Tuttavia il segnale dell’autorità portuale e delle istituzioni – mandato con l’arrivo di una decina di furgoni della polizia e ben due mezzi con idranti – è forte ed inequivocabile: sgomberare a tutti i costi il porto. Le forze di polizia si presentano dall’interno del porto, dopo essere entrate da un altro varco. Iniziano nel frattempo ad accorrere diverse persone in supporto ai presidianti. I portuali creano un cordone fra la polizia e i presidianti, e cercano di convincerli – invano – di continuare il presidio nel parcheggio vicino (lasciando quindi libera l’entrata al porto). 

Lo sgombero viene effettuato prima con gli idranti, poi con le cariche e infine con i lacrimogeni: dura diverse ore, con la strenua resistenza dei manifestanti. Gli idranti vengono sparati anche in volto, causando danni al timpano di un portuale e ribaltando diversi presenti. Il tutto avviene su un ponte: i rischi di tale manovra assillano i portuali, i quali si sentono responsabili dell’incolumità dei presenti. I lacrimogeni vengono dapprima lanciati dall’alto (la superstrada che passa sopra il ponte) poi, molti, in aria e ad altezza uomo. Le cariche sono leggere anche se causano diverse lesioni. 

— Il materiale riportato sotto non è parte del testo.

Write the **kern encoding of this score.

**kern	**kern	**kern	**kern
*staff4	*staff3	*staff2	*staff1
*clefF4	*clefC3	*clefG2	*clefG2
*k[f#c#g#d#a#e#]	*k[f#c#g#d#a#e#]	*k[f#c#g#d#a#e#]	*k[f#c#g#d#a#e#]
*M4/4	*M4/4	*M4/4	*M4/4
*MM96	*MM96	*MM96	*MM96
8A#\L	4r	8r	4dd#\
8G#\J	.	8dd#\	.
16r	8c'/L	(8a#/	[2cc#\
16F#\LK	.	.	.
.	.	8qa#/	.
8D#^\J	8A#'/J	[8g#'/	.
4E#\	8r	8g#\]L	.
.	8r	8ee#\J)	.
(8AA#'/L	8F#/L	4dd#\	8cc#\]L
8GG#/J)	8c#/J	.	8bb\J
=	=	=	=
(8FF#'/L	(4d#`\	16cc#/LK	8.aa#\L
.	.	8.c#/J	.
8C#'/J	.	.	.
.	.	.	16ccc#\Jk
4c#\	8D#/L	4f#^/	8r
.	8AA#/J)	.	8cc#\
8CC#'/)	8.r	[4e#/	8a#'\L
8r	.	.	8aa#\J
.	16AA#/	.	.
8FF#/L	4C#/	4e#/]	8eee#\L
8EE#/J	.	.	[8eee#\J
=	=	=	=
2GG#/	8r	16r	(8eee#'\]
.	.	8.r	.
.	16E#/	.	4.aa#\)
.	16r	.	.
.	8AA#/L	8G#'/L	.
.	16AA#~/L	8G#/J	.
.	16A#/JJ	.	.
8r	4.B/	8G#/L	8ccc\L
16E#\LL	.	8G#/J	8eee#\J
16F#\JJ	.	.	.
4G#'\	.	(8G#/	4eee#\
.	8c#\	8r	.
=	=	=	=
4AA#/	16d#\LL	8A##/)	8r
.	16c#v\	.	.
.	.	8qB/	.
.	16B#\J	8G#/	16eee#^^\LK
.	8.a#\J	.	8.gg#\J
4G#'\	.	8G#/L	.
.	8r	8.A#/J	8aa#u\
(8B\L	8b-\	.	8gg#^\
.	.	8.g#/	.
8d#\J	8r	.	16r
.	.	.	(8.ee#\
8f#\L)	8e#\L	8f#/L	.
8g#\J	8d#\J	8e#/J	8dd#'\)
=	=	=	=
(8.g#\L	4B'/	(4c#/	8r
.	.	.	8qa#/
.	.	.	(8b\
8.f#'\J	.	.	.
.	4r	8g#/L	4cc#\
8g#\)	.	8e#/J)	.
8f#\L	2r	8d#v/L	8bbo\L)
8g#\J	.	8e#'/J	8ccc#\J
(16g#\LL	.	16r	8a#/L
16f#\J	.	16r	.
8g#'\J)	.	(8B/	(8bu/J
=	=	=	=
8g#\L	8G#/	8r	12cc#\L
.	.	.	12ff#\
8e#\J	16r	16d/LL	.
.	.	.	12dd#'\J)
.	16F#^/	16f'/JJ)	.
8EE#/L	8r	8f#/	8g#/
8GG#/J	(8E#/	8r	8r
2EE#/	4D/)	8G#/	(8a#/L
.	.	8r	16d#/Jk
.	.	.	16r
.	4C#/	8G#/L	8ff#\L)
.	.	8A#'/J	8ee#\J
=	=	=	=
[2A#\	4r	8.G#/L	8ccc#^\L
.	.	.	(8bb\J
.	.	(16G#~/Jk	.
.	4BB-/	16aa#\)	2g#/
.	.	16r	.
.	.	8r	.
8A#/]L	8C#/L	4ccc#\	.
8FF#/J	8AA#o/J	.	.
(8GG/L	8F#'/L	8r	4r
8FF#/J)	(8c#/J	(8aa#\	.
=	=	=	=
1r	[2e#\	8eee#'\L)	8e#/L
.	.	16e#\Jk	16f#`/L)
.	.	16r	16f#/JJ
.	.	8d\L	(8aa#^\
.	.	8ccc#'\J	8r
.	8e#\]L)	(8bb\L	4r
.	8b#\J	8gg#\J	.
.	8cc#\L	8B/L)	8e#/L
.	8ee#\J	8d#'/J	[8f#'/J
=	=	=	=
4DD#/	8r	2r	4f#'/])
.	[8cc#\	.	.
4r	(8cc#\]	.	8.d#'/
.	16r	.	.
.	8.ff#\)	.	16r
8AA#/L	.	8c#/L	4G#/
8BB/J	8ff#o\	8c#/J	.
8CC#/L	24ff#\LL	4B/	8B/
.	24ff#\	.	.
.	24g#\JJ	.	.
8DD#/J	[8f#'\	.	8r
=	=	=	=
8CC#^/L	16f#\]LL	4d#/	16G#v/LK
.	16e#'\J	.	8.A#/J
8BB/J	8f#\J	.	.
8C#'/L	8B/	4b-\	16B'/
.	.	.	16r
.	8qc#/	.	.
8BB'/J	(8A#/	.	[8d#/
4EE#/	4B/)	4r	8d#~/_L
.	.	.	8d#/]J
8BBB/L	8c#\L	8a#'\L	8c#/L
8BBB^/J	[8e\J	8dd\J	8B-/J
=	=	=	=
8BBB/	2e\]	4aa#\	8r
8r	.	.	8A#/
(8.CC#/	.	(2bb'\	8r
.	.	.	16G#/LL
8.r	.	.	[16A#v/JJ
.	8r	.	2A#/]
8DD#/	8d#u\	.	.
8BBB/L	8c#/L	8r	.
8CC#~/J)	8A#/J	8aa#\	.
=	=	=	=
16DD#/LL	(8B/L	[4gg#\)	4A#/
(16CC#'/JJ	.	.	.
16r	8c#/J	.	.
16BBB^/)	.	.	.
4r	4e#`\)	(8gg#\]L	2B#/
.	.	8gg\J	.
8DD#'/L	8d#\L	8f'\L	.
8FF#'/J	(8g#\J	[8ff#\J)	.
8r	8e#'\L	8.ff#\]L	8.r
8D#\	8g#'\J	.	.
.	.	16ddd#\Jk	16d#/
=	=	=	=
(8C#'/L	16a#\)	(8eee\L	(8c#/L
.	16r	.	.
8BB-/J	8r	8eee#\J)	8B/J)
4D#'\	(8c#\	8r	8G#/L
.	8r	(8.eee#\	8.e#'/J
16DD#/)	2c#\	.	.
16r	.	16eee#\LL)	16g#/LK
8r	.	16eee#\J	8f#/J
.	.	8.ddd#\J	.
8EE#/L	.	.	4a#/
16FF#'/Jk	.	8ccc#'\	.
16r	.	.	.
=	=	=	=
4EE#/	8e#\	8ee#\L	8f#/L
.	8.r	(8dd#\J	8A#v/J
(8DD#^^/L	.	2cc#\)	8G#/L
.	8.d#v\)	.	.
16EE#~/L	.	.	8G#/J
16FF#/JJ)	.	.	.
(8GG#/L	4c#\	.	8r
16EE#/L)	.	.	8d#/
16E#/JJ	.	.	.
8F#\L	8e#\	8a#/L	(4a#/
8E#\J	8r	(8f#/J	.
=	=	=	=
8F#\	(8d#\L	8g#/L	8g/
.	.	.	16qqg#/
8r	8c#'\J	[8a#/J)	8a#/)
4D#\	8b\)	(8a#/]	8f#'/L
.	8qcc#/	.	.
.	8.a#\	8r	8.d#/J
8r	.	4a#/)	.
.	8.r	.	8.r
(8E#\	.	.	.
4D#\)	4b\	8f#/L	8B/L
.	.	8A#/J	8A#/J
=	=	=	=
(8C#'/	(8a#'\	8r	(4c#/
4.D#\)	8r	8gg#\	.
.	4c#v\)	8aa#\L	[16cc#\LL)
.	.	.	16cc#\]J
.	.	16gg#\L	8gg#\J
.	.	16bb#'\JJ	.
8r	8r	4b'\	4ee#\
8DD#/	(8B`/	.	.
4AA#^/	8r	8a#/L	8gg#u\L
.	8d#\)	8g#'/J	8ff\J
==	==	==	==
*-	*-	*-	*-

L’operazione dà anche il via a degli strani movimenti intorno alla figura di Puzzer, iniziati almeno dal giorno prima. Elementi fino a quel momento marginali blindano la sua figura, mettendo in scena la santificazione del portavoce: giocano alle guardie del corpo, ma in realtà contribuiscono a creare un entourage di soggetti che hanno l’obiettivo di assumere la guida del movimento. Lo capiamo solo strada facendo, si tratta di un’infiltrazione dall’alto di chi forse aveva già capito che non ce l’avrebbe fatta dal basso. Alcuni di questi personaggi si erano già avvicinati al Coordinamento No Green Pass di Trieste, cercando di assumersi ruoli di rilevanza. Al porto tentano di prendere in mano la gestione delle cucine vicine alle camionette, chiamando addirittura una raccolta fondi online a sostegno dei portuali (che viene subito cassata dal Coordinamento e smentita da Puzzer). 

La piazza nel frattempo reagisce in maniera diversificata all’operazione poliziesca. Dopo le cariche che liberano definitivamente il varco 4, il grosso dei manifestanti viene sospinto in direzione del centro città. A seguito di una prima resistenza, parte un determinato corteo selvaggio di migliaia di persone. Un’altra parte, più esigua, si assesta in direzione Campi Elisi, erigendo una barricata; un’altra ancora, di qualche centinaio di persone, si ferma davanti al porto presidiando la strada seduta per terra e un’altra ancora si ferma nel parcheggio del porto. La giornata diventa caotica, ma anche estremamente densa. 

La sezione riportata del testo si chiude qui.